**Document:**
[start]

Is The Administrative State On Borrowed Time?

Is the Supreme Court about to curtail the administrative state (and perhaps circumscribe judicial activism) by holding that Art. 1, Sec. 1 of the Constitution actually means what it says?

(c) 2006 Bonnie Jacobs

For the past near century — since FDR’s infamous court packing scheme — the administrative state (or bureaucratic state, call it what you will) has ever increasingly come to rule this country, working extra-Constitutional and fundamental changes to the fabric of society by promulgating regulations with the force of law that could never pass through Congress.  (For but three of countless possible examples, the HHS Obamacare birth-control mandate that was a direct attack on religion in America, the EPA’s regulation of carbon dioxide as a pollutant despite rejection by Congress, and the regulation of the internet under the rubric of net neutrality.)  It is the single greatest threat to America as a constitutional republic.

In a decision issued 20 June 2019, Gundy v. U.S., Justices Roberts, Thomas, Gorsuch, and Alito explicitly stated that they are prepared to enforce the plain words of the Constitution and limit as unconstitutional Congress’s delegation of legislative authority to administrative bodies as currently practiced.  Justice Kavanaugh, who did not take part in the Gundy decision but whose criticism of the administrative state is well documented, could well be the fifth vote.  Such a decision would fundamentally remake this nation and take us back to our constitutional roots.  It would be, in essence, a bloodless revolution.

At issue in Gundy was whether a law passed by Congress and delegating Congress’s authority to the Attorney General to decide particular matters of policy regarding sex offenders violated the Constitution.  Article I Section I of the Constitution provides that “All legislative Powers herein granted shall be vested in a Congress of the United States . . .”

Theoretically, Art. 1 Sec. 1 “bars Congress from transferring its legislative power to another branch of Government” (creating the so-called “non-delegation doctrine”).  In practice, progressive courts over the past near century have rarely found a delegation of power by Congress to be unconstitutional.  Kagan, writing for the four progressive members of the Court in Gundy, justified again finding a broad, open-ended delegation of authority Constitutional by quoting a 1989 decision written by Justice Blackmun, Mistretta v. United States:

“[I]n our increasingly complex society, replete with ever changing and more technical problems,” this Court has understood that “Congress simply cannot do its job absent an ability to delegate power under broad general directives.” Ibid. So we have held, time and again, that a statutory delegation is constitutional as long as Congress “lay[s] down by legislative act an intelligible principle to which the person or body authorized to [exercise the delegated authority] is directed to conform.”

[end]

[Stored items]
[start]

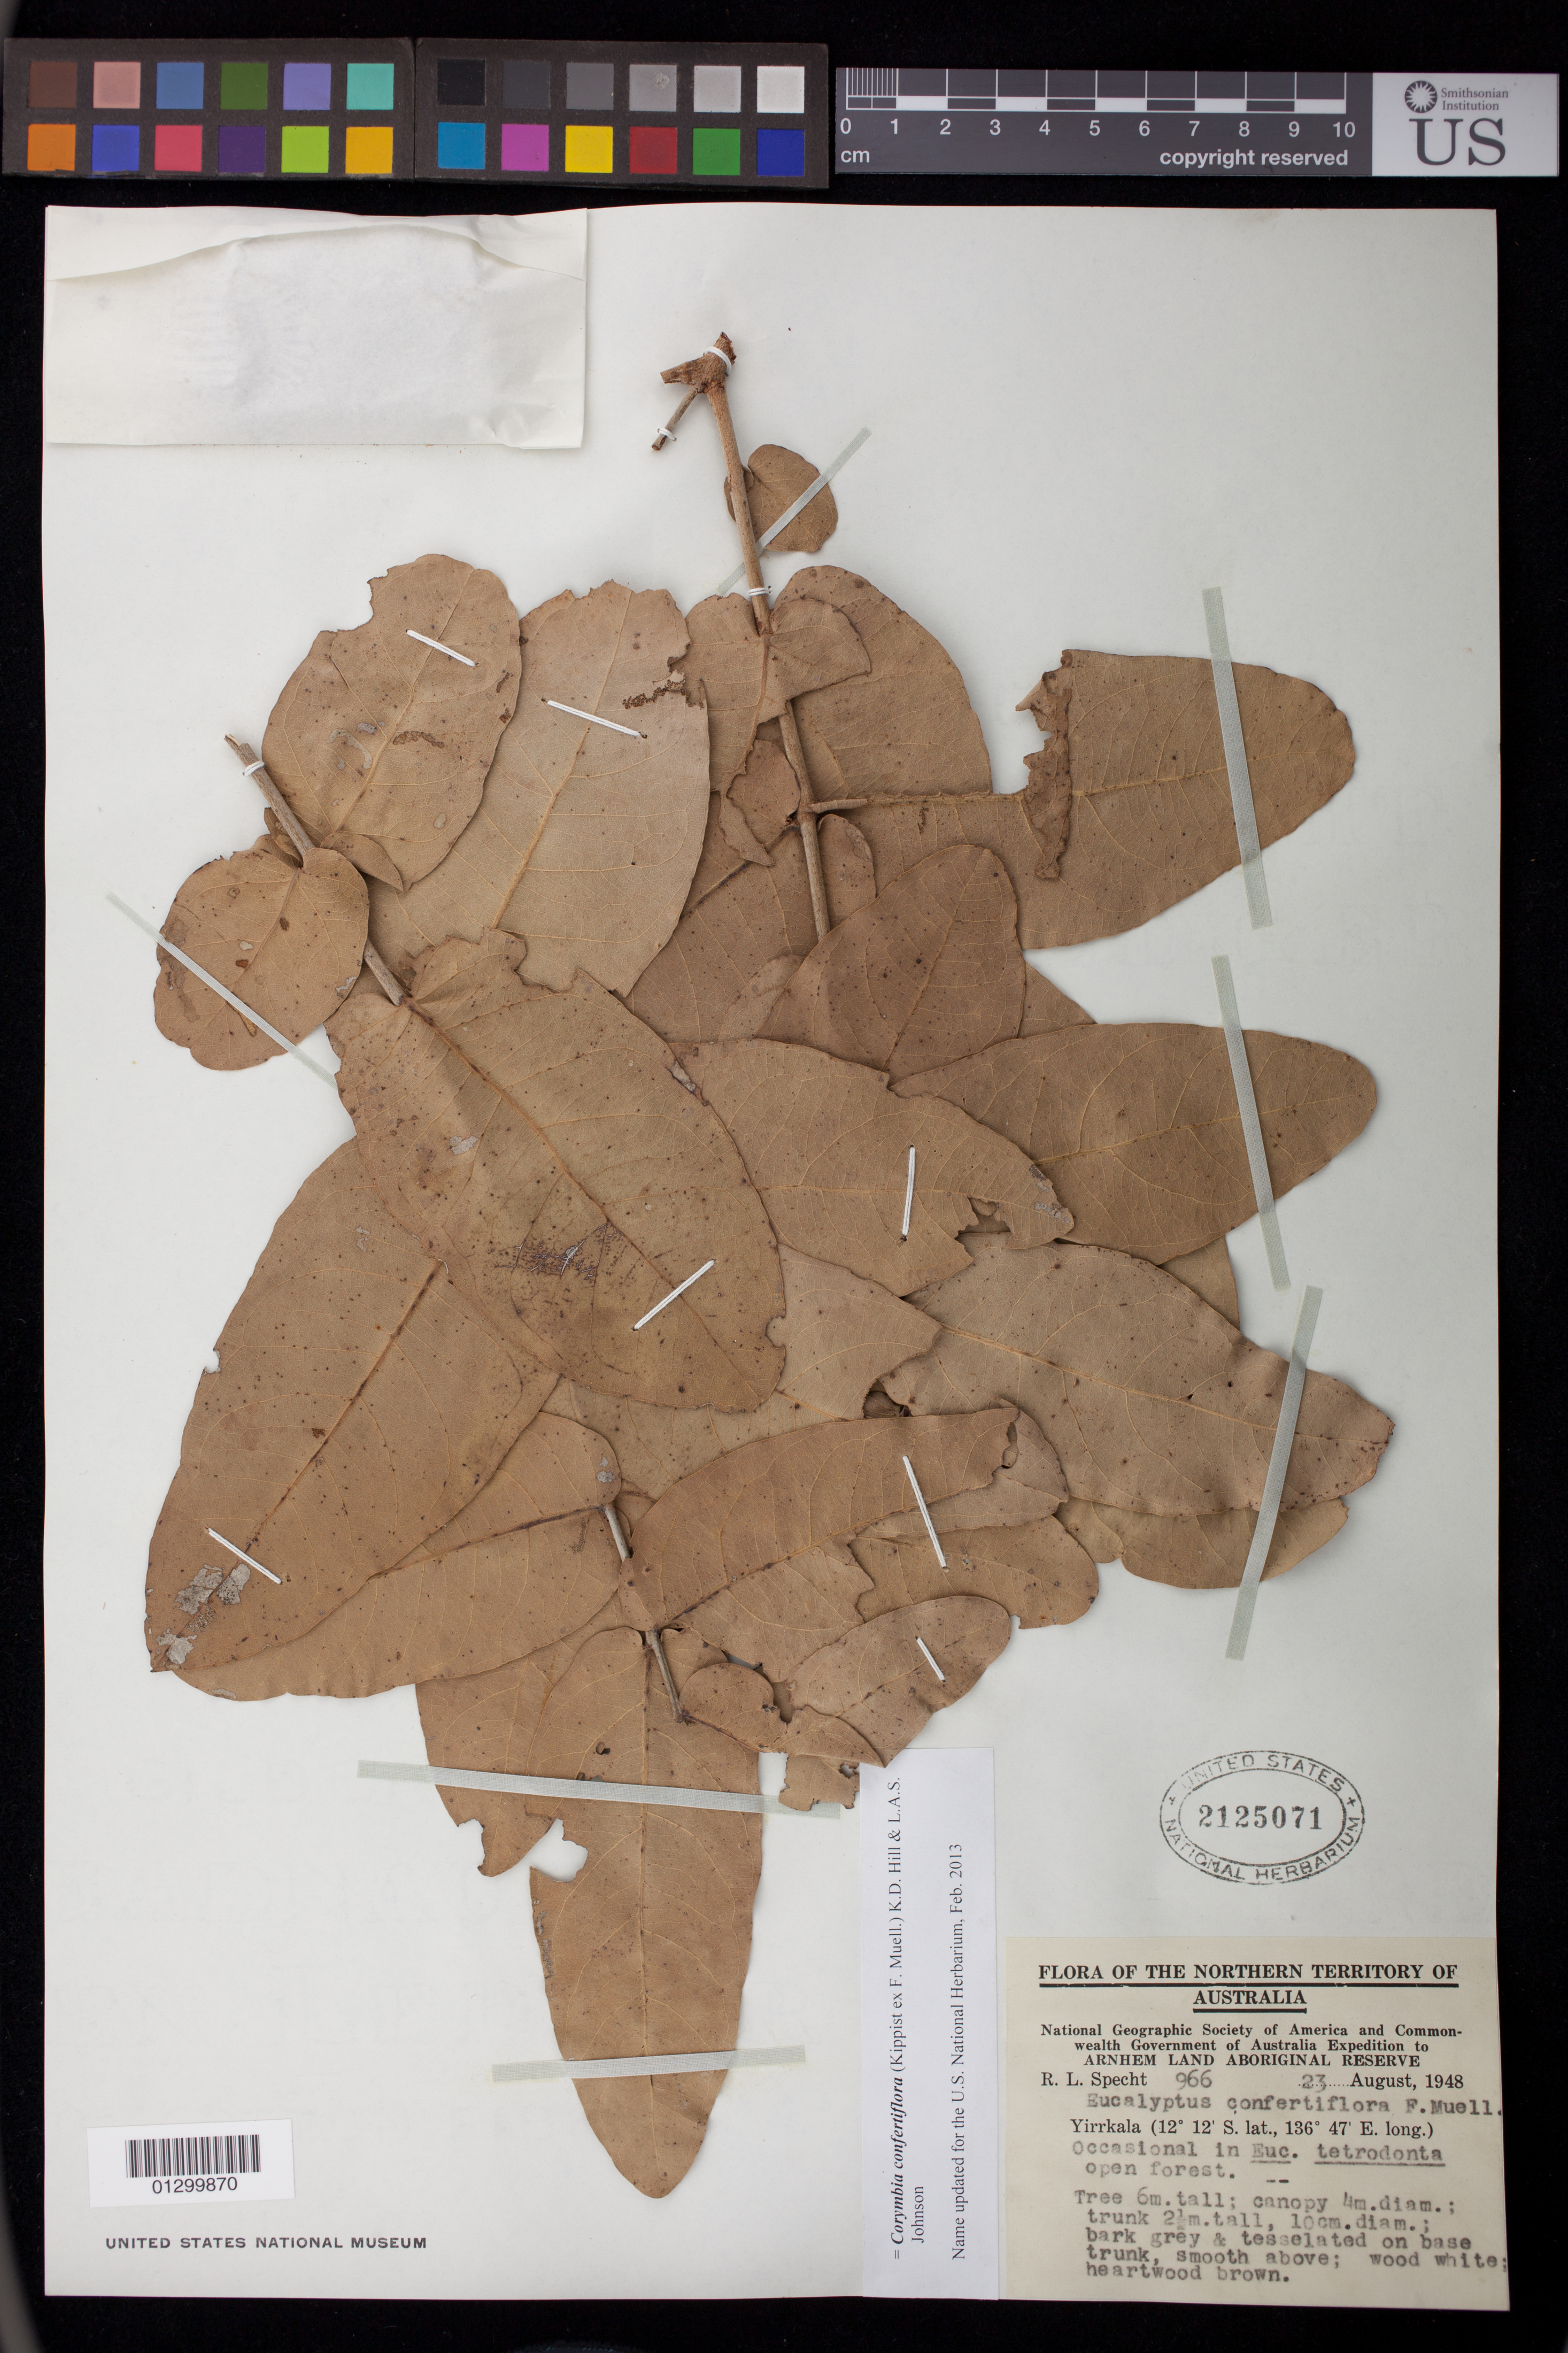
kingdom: Plantae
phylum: Tracheophyta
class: Magnoliopsida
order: Myrtales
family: Myrtaceae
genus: Corymbia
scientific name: Corymbia confertiflora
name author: (F. Muell. ex Kippist) K.D. Hill & L.A.S. Johnson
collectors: R. L. Specht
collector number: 966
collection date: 1948-08-23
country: Australia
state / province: Northern Territory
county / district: East Arnhem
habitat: Occasional in Euc. tetradonta open forest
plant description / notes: Tree 6 m. tall; canopy 4 m. diam.; trunk 2.5 m. tall, 10 cm. diam.; bark grey and tesselated on base trunk, smooth above; wood white; hearwood brown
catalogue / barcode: US 2125071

[end]

**Parts of the exercise:**
**A)** In the article on the administrative state, on what date was the Gundy v. U.S. decision issued?
**B)** Carry on the article about the administrative state and Gundy v. U.S. from its final sentence.

**Answers to the tasks:**
**A)** 20 June 2019

**B)**
To translate that from Newspeak, that means ‘the constitutional system is not viable so we are amending it to turn this nation into a bureaucratic socialist state.‘  That has meant baking progressive values and policies — such as delegating legislative powers to executive agencies — into the Constitution as newly divined constitutional law only capable of being corrected by a new Supreme Court decision or by an amendment under Article V.  As Justice Kagan observes:

[I]f SORNA’s delegation is unconstitutional, then most of Government is unconstitutional—dependent as Congress is on the need to give discretion to executive officials to implement its programs.

Bingo!!!!  And that is as it should be.  This system jury-rigged by progressive Courts is not the system set forth by our Founders in the Constitution.  It is an obscene parody created by FDR and progressives near a century ago to govern outside of the Constitution.  It has been perpetuated by people of both parties in Congress who, for all of their theater, in the end have been happy to take the Court’s invitation to give their duties as policy makers to unelected bureaucrats so that they do not have to make hard decisions. [NOTE that, even after eight years of grotesque misuse of the bureaucratic state to remake this country outside of Constitutional bounds by the Obama administration, the Republican Senate killed the Reins Act that would have gone a long way to restoring Constitutional balance.  Worthless Fredocons.]  As I’ve previously written:

. . .  Today, Congress does not solely wield the legislative power of our nation. Indeed, Congress is very far from even being the most important source of our legislation.   Our nation now most clearly resembles the socialist regulatory bureaucracy of the EU, where mountains of regulations with the full force and effect of law are passed by unelected bureaucrats.  In our nation today, individuals, businesses, and private and public organizations can be fined, sanctioned, forced to close, and jailed for violating federal regulations that have never been subject to a vote by our elected representatives, nor signed into law by the President. The genius of our Constitutional system of checks and balances is wholly obliterated in the tyranny of our modern [government by] regulatory bureaucracy  [emphasis added].

Or as Justice Gorsuch wrote in his dissent to Gundy:

The Constitution promises that only the people’s elected representatives may adopt new federal laws restricting liberty. Yet the statute before us scrambles that design. It purports to endow the nation’s chief prosecutor with the power to write his own criminal code governing the lives of a half-million citizens. Yes, those affected are some of the least popular among us. But if a single executive branch official can write laws restricting the liberty of this group of persons, what does that mean for the next? . . .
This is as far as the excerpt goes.